In the early part of 1767, turmoil in Real del Monte reached its height, with multiple days of riots throughout February. The authorities, however, were unable to discover any signs of conspiracy, or previous planning of the violence within the community. The few arrests that were made were based on hearsay or false evidence, but the February sweeps were the most far-reaching and resulted in the harshest sentences for many workers whose connection with organizing the strikes, or participating in the violence, was limited at best. These arrests marked the end of violence and striking in Real del Monte.

== Aftermath ==
By April 1767, the total Real del Monte workforce had been reduced by 70%, and 1767–1768 was called a "desert year," as silver production fell to less than what it was in a desert. After the tumultuous year of striking, silver production across the entire Pachuca area fell to less than half of what it had been in the early 1760s. Pedro Romero de Terreros emerged from his exile, and continued to direct the mines; however, silver production levels never reached that of the pre-strike years. In his later life, de Terreros's focus shifted towards more philanthropy, and less on his younger money-making years.

=== Post-independence ===
While mining practices shifted in the period after the strikes due to larger economic shifts across the entire Spanish Empire, mining slowed down in the second half of the nineteenth century. Silver production had peaked in the region during the years under de Terreros's control, although after independence from Spain in 1821, a public, British-directed Real del Monte Company controlled the mines of Real del Monte. The company began under Colonel Murphy from Liverpool, who gained power of attorney from de Torreros, himself to take over contracts to run the mines after the Spanish had left Mexico (Letter to John Taylor 7). In many ways, the Cornish influence came to replace the Spanish influence in the two despite not formally colonizing it.

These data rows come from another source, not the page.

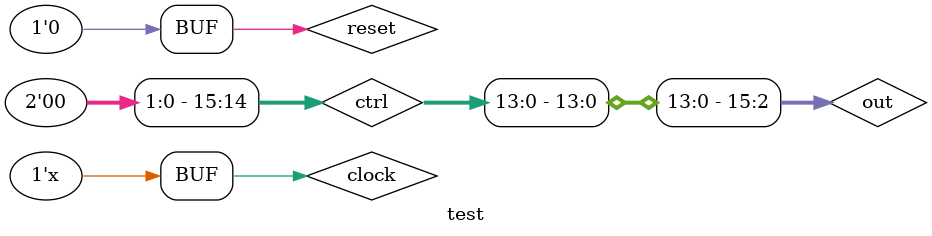
<source format=v>
`timescale 1ns / 1ps

module test;

	// Inputs
	reg clock;
	reg reset;

	// Outputs
	wire [5:0] op;
	wire [17:0] out;
	wire [15:0] ctrl = out[15:2];
	wire [1:0] choice = out[1:0];

	// Instantiate the Unit Under Test (UUT)
	micro_controller uut (
		.clock(clock), 
		.reset(reset), 
		.op(op), 
		.out(out)
	);

	initial begin
		// Initialize Inputs
		clock = 0;
		reset = 0;
	end
      
	always begin
		clock = ~clock;
		#25;
	end

endmodule


</source>
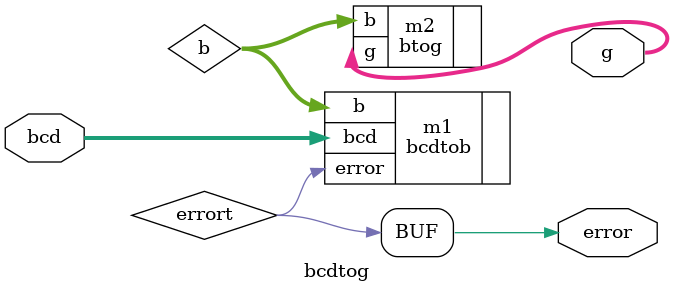
<source format=v>
`timescale 1ns / 1ps


module bcdtog(
    input [7:0]bcd,
    output [3:0]g, output error
    );
    wire [3:0]b;
    wire errort;
    bcdtob m1(.b(b), .bcd(bcd), .error(errort));
    btog m2 (.b(b), .g(g));
    assign error = errort;
endmodule

</source>
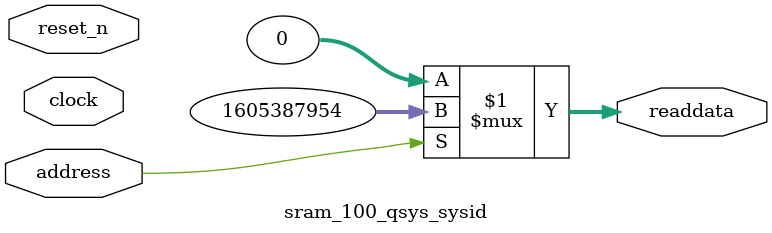
<source format=v>

`timescale 1ns / 1ps
// synthesis translate_on

// turn off superfluous verilog processor warnings 
// altera message_level Level1 
// altera message_off 10034 10035 10036 10037 10230 10240 10030 

module sram_100_qsys_sysid (
               // inputs:
                address,
                clock,
                reset_n,

               // outputs:
                readdata
             )
;

  output  [ 31: 0] readdata;
  input            address;
  input            clock;
  input            reset_n;

  wire    [ 31: 0] readdata;
  //control_slave, which is an e_avalon_slave
  assign readdata = address ? 1605387954 : 0;

endmodule




</source>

Today, Real del Monte is a declared "Pueblo Magico" by the Mexican government for its historical significance as a mining hub and for its preserved, attractive downtown area which contains traces of both the Spanish influence and the Cornish presence. A couple of mines in the area continue to operate today, although most of the silver industry has died out. Every June, the town holds the Silver Festival (El Festival de la Plata), a festival for silver artisans to display and sell their work. They also hold the "Day of the Miner" celebrations on July 11, with events to commemorate the towns' labor history.